On December 22, 1980, the District Court entered final judgment in favor of respondents. The court found that the Bureau’s implementation of the census was improper in several respects and that the Bureau’s mismanagement of the census had resulted in a significant undercount in New York. The District Court ordered the Bureau to adjust the actual census data regarding New York in a reasonable and scientific manner to compensate for the disproportionate undercount, and it enjoined the Bureau from certifying New York’s population totals to the President on December 31, 1980, as required by statute. Applicants then brought this stay application.

Most of applicants’ memorandum in support of their stay application is devoted to arguing that the respondents are unlikely to succeed on the merits of the case.* On the sparse record before this Court, I am not prepared to conclude that respondents cannot prevail on the merits. The Court of *1071Appeals rejected applicants’ claim that respondents cannot prevail on the merits and, as noted, the District Court has ruled against applicants as has at least one other District Court. For me, the crucial issue in ruling on this application is applicants’ inability to show that there is a substantial likelihood that they will suffer irreparable harm if a stay is not issued. The only thing applicants point to is that the Census Bureau will be unable to comply with the December 31 deadline if the District Court’s order is not stayed. But as the Court of Appeals pointed out, there is nothing sacrosanct about the December 31 deadline. If the District Court’s conclusion is correct, the inability to meet the deadline is the Bureau’s own fault. Moreover, the actual reapportionment of seats based on the 1980 census will not commence until some later date and there is nothing about the District Court’s order that prevents this reapportionment from taking place well in advance of the 1982 congressional elections.

Applicants’ failure to prove irreparable harm from denial of their stay application stands in marked contrast to the irreparable harm that will be inflicted on respondents if the Census Bureau is allowed to certify inaccurate (at least according to the District Court) results to the President. Applicants have not suggested that there is any procedure for correcting these “inaccurate” figures once they are reported to the President and he transmits them to Congress as required by statute, and these figures will presumably be the basis for the reapportionment of congressional seats and a variety of federal revenue grants. The members of minority groups and other residents of low-income areas who were not counted by the Census Bureau will therefore suffer the irreparable injury stemming from the undercount. Thus, it appears that granting the application not only fails to preserve the status quo, it may actually moot the underlying controversy. In these circumstances, I cannot agree that a stay must issue.
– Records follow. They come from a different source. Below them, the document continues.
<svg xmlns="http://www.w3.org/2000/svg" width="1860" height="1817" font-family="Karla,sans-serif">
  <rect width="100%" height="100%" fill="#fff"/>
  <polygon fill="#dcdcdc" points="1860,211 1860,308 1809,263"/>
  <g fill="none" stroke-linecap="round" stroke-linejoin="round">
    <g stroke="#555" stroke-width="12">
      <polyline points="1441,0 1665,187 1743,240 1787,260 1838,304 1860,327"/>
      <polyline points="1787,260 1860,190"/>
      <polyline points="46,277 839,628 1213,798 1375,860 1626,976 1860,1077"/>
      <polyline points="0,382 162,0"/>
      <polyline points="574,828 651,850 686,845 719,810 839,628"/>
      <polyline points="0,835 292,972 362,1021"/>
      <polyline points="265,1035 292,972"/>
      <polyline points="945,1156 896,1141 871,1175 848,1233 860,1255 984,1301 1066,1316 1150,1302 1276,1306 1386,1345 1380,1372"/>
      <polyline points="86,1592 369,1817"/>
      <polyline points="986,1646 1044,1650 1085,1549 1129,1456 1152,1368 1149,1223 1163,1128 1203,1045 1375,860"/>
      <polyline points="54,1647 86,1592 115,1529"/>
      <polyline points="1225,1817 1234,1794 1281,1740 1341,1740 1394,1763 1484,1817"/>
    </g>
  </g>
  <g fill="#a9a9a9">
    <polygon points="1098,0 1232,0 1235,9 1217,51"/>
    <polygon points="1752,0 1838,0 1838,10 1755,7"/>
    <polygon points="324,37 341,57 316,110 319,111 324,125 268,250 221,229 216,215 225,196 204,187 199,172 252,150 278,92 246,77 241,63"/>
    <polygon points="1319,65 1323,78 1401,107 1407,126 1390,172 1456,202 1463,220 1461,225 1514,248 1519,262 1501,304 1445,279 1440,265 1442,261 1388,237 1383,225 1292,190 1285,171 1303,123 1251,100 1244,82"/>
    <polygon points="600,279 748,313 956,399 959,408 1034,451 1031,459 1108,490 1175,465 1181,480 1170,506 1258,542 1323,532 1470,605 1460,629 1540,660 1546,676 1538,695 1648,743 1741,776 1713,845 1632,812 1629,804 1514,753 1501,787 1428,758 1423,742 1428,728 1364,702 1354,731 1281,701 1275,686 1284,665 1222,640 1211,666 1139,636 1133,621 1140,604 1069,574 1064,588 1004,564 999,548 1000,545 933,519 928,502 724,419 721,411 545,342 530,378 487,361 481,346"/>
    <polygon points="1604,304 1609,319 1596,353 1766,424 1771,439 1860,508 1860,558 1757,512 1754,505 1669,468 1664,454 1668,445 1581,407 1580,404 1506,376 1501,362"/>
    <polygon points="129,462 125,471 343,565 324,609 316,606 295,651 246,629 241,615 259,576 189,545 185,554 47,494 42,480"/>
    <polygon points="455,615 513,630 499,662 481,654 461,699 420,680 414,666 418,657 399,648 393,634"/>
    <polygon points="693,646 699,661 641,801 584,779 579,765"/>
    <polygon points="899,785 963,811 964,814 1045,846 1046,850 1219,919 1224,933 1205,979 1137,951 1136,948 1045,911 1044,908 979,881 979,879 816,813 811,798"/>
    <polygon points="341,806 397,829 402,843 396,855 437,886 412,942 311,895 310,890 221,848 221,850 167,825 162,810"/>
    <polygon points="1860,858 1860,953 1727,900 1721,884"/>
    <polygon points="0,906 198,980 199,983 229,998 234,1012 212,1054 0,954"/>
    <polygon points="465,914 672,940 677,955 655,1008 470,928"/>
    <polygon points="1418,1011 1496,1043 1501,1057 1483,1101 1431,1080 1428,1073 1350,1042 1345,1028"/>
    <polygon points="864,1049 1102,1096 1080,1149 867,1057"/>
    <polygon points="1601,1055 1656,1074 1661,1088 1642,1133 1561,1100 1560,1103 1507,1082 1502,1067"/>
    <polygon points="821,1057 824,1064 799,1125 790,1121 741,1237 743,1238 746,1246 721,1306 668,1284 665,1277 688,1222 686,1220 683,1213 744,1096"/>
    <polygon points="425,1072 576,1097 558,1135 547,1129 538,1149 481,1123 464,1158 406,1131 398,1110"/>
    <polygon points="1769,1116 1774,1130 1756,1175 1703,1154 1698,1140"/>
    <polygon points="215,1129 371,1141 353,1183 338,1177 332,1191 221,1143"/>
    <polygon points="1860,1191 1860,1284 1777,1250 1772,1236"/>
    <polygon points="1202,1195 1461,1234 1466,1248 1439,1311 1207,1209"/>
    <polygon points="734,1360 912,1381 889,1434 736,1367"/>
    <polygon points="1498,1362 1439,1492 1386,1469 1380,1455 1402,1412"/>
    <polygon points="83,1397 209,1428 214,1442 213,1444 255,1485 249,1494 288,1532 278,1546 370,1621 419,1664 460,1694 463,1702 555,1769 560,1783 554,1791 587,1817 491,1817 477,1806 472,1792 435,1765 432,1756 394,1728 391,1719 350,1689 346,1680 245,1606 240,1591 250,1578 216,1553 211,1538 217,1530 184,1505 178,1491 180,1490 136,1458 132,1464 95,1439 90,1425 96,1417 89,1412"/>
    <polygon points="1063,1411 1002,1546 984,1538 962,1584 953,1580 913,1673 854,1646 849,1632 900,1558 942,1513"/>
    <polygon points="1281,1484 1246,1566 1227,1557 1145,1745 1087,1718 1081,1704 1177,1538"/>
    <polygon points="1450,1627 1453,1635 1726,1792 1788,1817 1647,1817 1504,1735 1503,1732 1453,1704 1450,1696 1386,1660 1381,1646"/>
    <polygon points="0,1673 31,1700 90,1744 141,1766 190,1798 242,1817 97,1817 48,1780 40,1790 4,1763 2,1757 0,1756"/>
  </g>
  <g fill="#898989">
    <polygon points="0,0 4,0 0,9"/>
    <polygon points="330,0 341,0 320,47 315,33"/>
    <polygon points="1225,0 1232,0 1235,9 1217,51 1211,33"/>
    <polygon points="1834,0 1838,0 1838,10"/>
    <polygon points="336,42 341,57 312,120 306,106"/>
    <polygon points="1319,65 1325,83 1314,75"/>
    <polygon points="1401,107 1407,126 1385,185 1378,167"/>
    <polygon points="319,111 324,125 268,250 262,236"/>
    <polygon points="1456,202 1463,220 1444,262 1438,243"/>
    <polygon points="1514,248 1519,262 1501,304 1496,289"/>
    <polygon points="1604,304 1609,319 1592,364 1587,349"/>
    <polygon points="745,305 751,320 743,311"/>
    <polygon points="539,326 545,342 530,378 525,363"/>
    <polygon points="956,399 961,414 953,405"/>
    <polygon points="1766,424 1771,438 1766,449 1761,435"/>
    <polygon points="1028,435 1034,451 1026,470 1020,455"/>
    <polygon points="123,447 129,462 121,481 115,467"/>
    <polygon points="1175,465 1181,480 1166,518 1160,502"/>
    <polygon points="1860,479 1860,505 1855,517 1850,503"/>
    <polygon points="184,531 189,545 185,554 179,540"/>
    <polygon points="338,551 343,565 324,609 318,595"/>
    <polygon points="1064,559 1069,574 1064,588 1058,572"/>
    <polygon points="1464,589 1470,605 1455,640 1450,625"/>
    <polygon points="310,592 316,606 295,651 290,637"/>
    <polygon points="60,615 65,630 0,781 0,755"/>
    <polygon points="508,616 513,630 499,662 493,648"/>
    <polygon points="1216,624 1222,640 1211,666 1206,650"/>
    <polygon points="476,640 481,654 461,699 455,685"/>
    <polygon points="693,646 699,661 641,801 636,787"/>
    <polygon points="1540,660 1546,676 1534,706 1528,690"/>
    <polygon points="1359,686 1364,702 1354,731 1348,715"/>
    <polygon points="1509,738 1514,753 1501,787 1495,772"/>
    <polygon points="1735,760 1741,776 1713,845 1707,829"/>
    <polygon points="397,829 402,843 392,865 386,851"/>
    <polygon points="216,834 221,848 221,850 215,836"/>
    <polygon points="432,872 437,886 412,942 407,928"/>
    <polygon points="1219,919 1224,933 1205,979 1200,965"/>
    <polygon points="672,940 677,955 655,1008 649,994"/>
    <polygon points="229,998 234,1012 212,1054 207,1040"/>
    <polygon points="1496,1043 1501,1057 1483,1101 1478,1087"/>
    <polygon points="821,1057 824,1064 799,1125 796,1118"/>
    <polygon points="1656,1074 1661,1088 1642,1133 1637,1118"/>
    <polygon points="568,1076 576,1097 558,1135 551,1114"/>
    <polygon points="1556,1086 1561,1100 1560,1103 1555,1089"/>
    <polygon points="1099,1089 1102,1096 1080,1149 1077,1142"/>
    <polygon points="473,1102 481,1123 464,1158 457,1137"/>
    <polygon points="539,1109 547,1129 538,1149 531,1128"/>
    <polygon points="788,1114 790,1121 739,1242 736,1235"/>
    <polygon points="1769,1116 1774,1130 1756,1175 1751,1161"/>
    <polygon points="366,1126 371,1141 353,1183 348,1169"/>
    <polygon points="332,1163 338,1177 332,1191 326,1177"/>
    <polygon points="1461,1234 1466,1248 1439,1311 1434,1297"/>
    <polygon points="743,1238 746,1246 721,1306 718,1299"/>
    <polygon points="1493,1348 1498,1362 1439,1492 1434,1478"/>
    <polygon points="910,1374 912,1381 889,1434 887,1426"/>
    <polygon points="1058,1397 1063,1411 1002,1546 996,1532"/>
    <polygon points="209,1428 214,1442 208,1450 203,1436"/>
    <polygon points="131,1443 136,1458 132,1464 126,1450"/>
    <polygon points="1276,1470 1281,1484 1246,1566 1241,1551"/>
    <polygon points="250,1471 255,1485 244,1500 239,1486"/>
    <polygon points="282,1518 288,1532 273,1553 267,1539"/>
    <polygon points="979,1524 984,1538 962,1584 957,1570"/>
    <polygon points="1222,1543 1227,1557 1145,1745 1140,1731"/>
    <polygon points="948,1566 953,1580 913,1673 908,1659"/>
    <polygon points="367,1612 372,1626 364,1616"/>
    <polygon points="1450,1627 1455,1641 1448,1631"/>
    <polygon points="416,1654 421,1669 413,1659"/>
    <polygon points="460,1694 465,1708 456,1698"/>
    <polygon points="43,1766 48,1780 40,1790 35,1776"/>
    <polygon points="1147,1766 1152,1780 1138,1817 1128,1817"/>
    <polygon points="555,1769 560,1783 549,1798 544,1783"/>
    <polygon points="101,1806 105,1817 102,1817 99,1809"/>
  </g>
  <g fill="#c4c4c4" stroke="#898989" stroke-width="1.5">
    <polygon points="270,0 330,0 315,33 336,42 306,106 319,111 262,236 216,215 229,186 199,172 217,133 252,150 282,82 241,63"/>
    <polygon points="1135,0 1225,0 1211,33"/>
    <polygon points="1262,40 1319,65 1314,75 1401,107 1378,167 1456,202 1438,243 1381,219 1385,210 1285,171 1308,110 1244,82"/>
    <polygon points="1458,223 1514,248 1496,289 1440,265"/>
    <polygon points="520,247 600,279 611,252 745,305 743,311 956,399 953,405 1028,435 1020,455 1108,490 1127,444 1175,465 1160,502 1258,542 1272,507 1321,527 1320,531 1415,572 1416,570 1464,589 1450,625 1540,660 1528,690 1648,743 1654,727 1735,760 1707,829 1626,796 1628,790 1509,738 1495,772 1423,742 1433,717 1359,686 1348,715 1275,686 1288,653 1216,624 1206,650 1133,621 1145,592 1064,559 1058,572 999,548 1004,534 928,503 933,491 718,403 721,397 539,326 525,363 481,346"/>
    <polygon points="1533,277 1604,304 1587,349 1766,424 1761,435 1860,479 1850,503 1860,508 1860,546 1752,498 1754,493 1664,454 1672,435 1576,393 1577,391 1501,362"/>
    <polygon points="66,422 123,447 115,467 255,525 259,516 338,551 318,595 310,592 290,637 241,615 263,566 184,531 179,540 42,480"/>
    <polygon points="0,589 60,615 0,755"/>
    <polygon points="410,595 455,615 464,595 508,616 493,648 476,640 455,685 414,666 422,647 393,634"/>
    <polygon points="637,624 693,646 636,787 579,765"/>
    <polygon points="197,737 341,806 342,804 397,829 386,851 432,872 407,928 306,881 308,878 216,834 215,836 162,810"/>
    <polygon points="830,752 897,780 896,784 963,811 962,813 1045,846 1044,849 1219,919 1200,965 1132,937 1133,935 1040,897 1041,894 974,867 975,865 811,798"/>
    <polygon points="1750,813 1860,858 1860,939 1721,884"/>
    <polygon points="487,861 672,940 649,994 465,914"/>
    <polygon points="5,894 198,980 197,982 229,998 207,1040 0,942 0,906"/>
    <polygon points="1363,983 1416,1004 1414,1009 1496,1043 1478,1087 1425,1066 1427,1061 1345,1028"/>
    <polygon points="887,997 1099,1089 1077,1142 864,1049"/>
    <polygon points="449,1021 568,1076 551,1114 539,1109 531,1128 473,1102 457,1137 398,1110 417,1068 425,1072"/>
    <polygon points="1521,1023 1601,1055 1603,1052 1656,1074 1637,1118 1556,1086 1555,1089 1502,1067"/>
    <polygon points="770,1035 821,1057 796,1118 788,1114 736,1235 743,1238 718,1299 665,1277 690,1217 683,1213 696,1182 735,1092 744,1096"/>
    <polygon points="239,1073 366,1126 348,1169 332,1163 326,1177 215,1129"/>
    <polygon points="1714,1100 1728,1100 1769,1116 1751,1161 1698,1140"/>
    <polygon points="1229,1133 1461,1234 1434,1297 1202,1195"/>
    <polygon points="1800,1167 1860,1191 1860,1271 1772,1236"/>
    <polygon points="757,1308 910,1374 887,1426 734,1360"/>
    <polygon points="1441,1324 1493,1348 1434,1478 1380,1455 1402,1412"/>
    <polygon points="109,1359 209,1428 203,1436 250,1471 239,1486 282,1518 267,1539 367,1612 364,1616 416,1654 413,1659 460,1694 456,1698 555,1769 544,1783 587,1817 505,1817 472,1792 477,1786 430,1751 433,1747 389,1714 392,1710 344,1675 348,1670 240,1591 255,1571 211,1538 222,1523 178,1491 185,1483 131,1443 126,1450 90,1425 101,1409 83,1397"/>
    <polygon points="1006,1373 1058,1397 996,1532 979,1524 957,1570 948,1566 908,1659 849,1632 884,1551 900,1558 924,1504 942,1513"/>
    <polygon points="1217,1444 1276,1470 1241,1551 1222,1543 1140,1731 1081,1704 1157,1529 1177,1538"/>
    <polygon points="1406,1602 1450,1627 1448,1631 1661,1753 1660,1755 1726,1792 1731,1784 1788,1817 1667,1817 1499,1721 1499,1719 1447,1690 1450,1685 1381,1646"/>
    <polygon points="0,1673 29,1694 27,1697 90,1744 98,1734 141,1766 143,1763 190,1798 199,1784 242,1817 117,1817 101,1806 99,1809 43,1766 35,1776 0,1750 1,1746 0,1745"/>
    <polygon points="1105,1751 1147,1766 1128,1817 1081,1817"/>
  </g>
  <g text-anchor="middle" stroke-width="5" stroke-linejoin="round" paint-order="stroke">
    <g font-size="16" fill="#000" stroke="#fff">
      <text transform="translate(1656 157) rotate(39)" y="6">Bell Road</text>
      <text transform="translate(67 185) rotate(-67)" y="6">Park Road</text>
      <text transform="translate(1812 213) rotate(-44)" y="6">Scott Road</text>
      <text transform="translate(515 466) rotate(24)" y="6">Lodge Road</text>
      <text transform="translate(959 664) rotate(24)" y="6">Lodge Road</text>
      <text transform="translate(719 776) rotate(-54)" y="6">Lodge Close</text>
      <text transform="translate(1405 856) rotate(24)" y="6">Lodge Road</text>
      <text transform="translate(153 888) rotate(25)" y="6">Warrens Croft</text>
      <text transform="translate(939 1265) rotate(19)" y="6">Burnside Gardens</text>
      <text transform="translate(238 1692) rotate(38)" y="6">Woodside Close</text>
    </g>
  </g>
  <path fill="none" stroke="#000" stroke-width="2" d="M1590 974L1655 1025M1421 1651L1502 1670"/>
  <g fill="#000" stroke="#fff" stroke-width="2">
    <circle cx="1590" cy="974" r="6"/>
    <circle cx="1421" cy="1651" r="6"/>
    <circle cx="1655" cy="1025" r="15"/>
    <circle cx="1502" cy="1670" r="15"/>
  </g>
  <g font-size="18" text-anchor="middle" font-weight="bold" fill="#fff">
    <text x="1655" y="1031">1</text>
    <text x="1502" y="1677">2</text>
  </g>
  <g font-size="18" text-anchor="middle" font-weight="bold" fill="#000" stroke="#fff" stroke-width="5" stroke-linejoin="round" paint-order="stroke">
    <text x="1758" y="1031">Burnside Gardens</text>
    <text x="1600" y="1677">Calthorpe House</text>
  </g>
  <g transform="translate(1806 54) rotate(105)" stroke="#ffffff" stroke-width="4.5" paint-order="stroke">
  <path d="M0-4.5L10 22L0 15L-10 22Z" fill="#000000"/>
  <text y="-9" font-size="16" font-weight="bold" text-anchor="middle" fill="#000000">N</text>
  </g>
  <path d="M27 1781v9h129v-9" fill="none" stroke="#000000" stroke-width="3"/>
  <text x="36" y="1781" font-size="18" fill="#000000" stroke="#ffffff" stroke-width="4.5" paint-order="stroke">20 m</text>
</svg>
Applicants also rely on Justice Stewart’s stay of the District Court’s decision in Young v. Klutznick, 497 F. Supp. 1318 (ED Mich. 1980). In that case, the District Court enjoined the Census Bureau from certifying population totals for any States by December 31, 1980. But in this case, unlike in Young, the District Court order only applies to New York’s population totals. Thus, applicants cannot rely on the alleged interest of various States in using the census figures for redistricting purposes for state legislatures.